Giorgio Agamben
Em todas as épocas, poetas, filósofos e
profetas reclamaram e denunciaram sem reservas os vícios e deficiências de seu
tempo. Aqueles que gemiam e acusavam assim se voltavam para seus
semelhantes e falavam em nome de algo comum ou pelo menos compartilhável. Já
se disse, nesse sentido, que poetas e filósofos sempre falaram em nome de um
povo ausente. Ausente no sentido de falta de algo que foi perdido e,
portanto, ainda estava de alguma forma presente. Mesmo nesse modo negativo
e puramente ideal, suas palavras ainda supunham um destinatário.
Hoje, talvez pela primeira vez, poetas e filósofos falam - se falam - sem ter
em mente nenhum destinatário possível. A tradicional estranheza do
filósofo ao mundo em que vive mudou de sentido, não é mais apenas isolamento ou
perseguição por forças hostis ou inimigas. A palavra deve agora lidar com
uma ausência de um destinatário que não é episódico, mas constitutivo, por
assim dizer. É sem destino, ou seja, sem destino. Isso também pode
ser expresso dizendo, como muitos fazem, que a humanidade - ou pelo menos
aquela parte dela mais rica e poderosa - chegou ao fim de sua história e que,
portanto, a própria ideia de transmitir, e transmitir algo, não faz mais
sentido. Quando Averróis na Andaluzia do século XII afirmou que o
propósito do pensamento não é só comunicar com os outros, mas unir-se com um
intelecto, no entanto, ele tinha como certo que a espécie humana era
eterna. Somos a primeira geração da modernidade para a qual essa certeza
foi questionada, para a qual de fato parece provável que a raça humana - pelo
menos o que queremos dizer com esse nome - possa deixar de existir.
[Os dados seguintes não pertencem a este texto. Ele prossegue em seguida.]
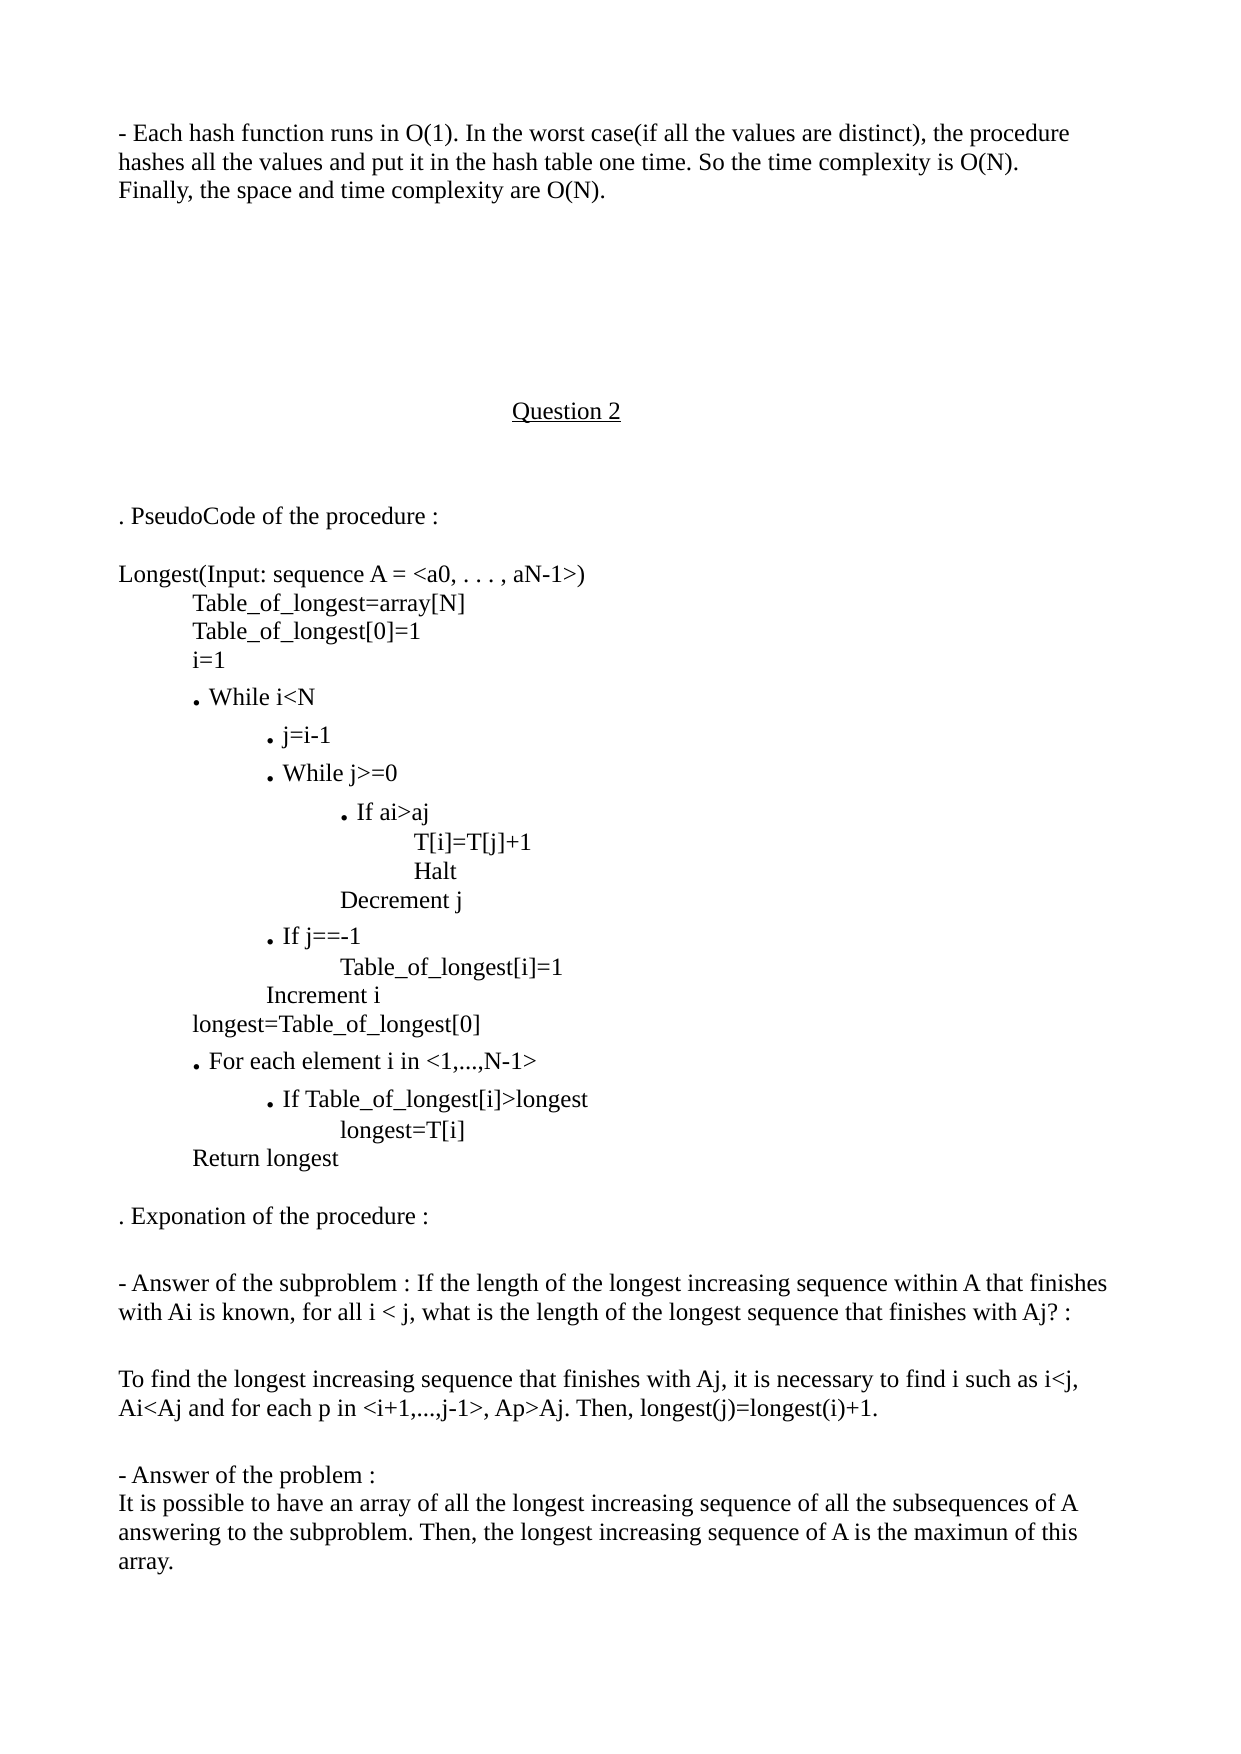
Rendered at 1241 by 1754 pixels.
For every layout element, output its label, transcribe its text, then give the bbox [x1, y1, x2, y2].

text . If Table_of_longest[i]>longest [118, 1076, 1122, 1115]
text To find the longest increasing sequence that finishes with Aj, it is necessary to find i such as i<j, Ai<Aj and for each p in <i+1,...,j-1>, Ap>Aj. Then, longest(j)=longest(i)+1. [118, 1364, 1122, 1421]
text - Answer of the subproblem : If the length of the longest increasing sequence within A that finishes with Ai is known, for all i < j, what is the length of the longest sequence that finishes with Aj? : [118, 1268, 1122, 1326]
text . j=i-1 [118, 712, 1122, 751]
text Finally, the space and time complexity are O(N). [118, 176, 1122, 204]
text longest=Table_of_longest[0] [118, 1009, 1122, 1038]
text - Answer of the problem : [118, 1460, 1122, 1488]
text T[i]=T[j]+1 [118, 827, 1122, 856]
text Table_of_longest[i]=1 [118, 952, 1122, 981]
text - Each hash function runs in O(1). In the worst case(if all the values are distinct), the procedure hashes all the values and put it in the hash table one time. So the time complexity is O(N). [118, 118, 1122, 176]
text . Exponation of the procedure : [118, 1201, 1122, 1230]
text It is possible to have an array of all the longest increasing sequence of all the subsequences of A answering to the subproblem. Then, the longest increasing sequence of A is the maximun of this array. [118, 1488, 1122, 1575]
text Return longest [118, 1143, 1122, 1172]
text . For each element i in <1,...,N-1> [118, 1038, 1122, 1076]
text Table_of_longest[0]=1 [118, 616, 1122, 645]
text longest=T[i] [118, 1115, 1122, 1143]
text Decrement j [118, 885, 1122, 913]
text Halt [118, 856, 1122, 885]
text Table_of_longest=array[N] [118, 588, 1122, 616]
text Increment i [118, 981, 1122, 1009]
text . While i<N [118, 674, 1122, 712]
text i=1 [118, 645, 1122, 674]
text . If ai>aj [118, 789, 1122, 827]
text . While j>=0 [118, 751, 1122, 789]
text Question 2 [118, 396, 1122, 425]
text Longest(Input: sequence A = <a0, . . . , aN-1>) [118, 559, 1122, 588]
text . If j==-1 [118, 913, 1122, 952]
text . PseudoCode of the procedure : [118, 501, 1122, 530]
Se, no entanto - como estou fazendo agora - continuarmos a escrever, não
podemos deixar de nos perguntar que palavra pode ser que em nenhum caso será
compartilhada e ouvida, não podemos escapar desse teste extremo de nossa
condição de escritores em uma posição de não pertença absoluta. É claro que o
poeta sempre esteve sozinho com a sua linguagem, mas essa linguagem era por
definição compartilhada, algo que já não nos parece tão evidente. Em todo
caso, é o próprio sentido do que fazemos que está sendo transformado, talvez já
tenha sido completamente transformado. Mas isso significa que temos que
repensar o nosso mandato de raiz na palavra - numa palavra que já não tem
destinatário, que já não sabe a quem se dirige. A palavra aqui torna-se
semelhante a uma carta que foi rejeitada ao remetente porque o destinatário é
desconhecido.
Há alguns anos, uma revista de língua inglesa
me pediu para responder à pergunta "Para quem é dirigida a
poesia". Dou aqui o texto italiano, ainda inédito.
Para quem é o poema?
É possível responder a essa pergunta apenas se for entendido que o destinatário
de um poema não é uma pessoa real, mas uma necessidade.
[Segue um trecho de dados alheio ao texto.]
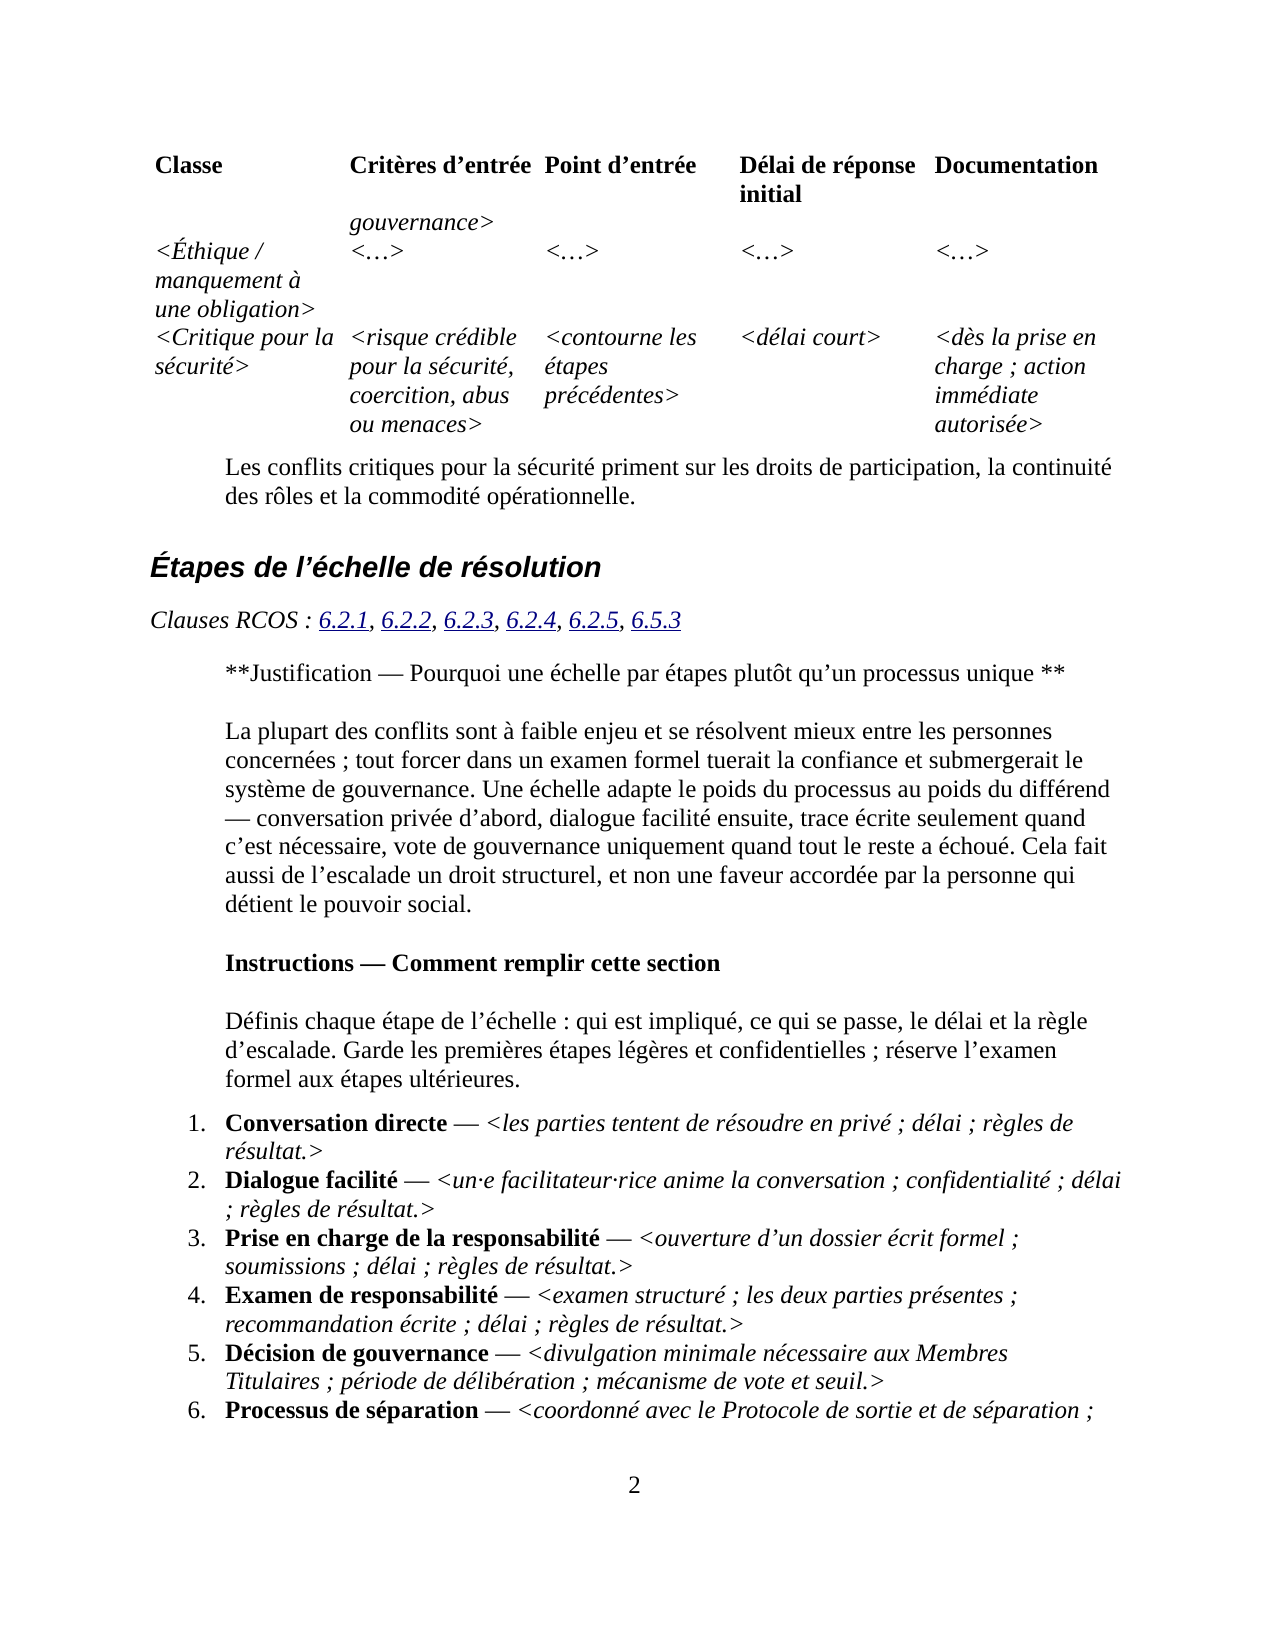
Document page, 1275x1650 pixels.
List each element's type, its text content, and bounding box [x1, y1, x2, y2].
A necessidade não coincide com nenhuma das categorias modais que nos são
familiares: o que é objeto de uma necessidade não é necessário nem contingente,
nem possível nem impossível.
Ao contrário, dirá que uma coisa requer outra, quando, se a primeira é, a outra
também será, sem que a primeira a implique logicamente ou a obrigue a existir
no plano dos fatos. Está simplesmente além de qualquer necessidade e
qualquer possibilidade. Como uma promessa que só pode ser cumprida por
quem a recebe.
Benjamin escreveu que a vida do príncipe
Myshkin exige permanecer inesquecível, mesmo que todos a tenham
esquecido. Da mesma forma, um poema precisa ser lido, mesmo que ninguém o
leia.
Isso também pode ser expresso dizendo que, na
medida em que precisa ser lido, o poema deve permanecer ilegível, que não há
propriamente um leitor do poema.
Talvez seja isso que César Vallejo tinha em
mente quando, para definir a intenção última e quase a dedicação de toda a sua
poesia, não encontrou outra palavra senão por “el illiteretto a quien
escribo”. Considere a formulação aparentemente redundante: "para o
analfabeto para quem escrevo". Por aqui não é tanto "um"
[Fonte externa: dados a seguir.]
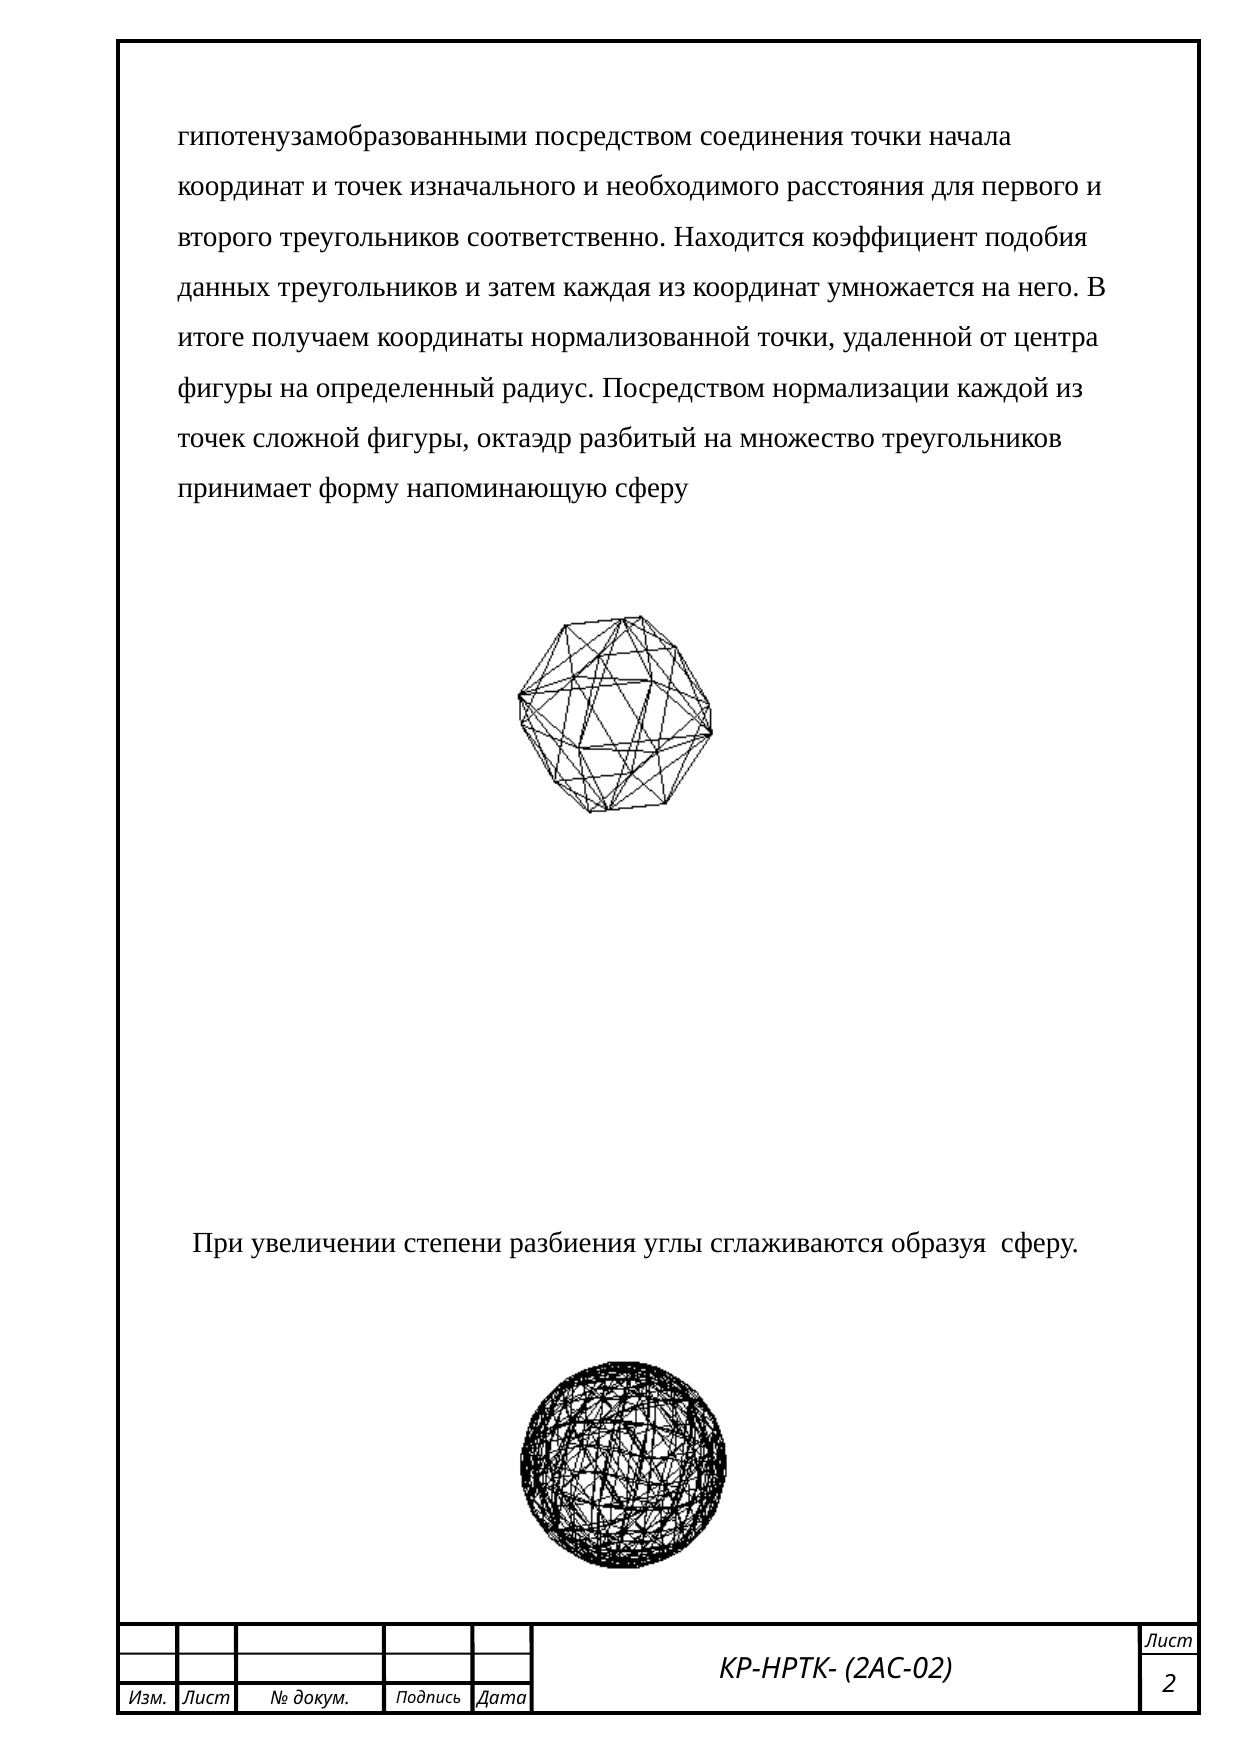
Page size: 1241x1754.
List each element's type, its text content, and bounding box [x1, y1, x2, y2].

text При увеличении степени разбиения углы сглаживаются образуя сферу. [120, 1225, 1122, 1258]
text гипотенузамобразованными посредством соединения точки начала координат и точек изначального и необходимого расстояния для первого и второго треугольников соответственно. Находится коэффициент подобия данных треугольников и затем каждая из координат умножается на него. В итоге получаем координаты нормализованной точки, удаленной от центра фигуры на определенный радиус. Посредством нормализации каждой из точек сложной фигуры, октаэдр разбитый на множество треугольников принимает форму напоминающую сферу [177, 118, 1122, 504]
picture [460, 1325, 780, 1616]
picture [428, 571, 812, 880]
quanto "no lugar dele", como Primo Levi disse que testemunhou para -
isto é, "no lugar de" - aqueles que no jargão de Auschwitz eram
chamados de "muçulmanos", isto é, aqueles que em nenhum caso poderiam
testemunhar. O verdadeiro destinatário do poema é aquele que não consegue
lê-lo. Mas isso também significa que o livro, que se destina a quem não
sabe lê-lo - o analfabeto - foi escrito com uma mão que, em certo sentido, não
sabe escrever, com uma mão analfabeta. A poesia devolve toda escrita ao
ilegível de onde vem e para o qual segue viajando.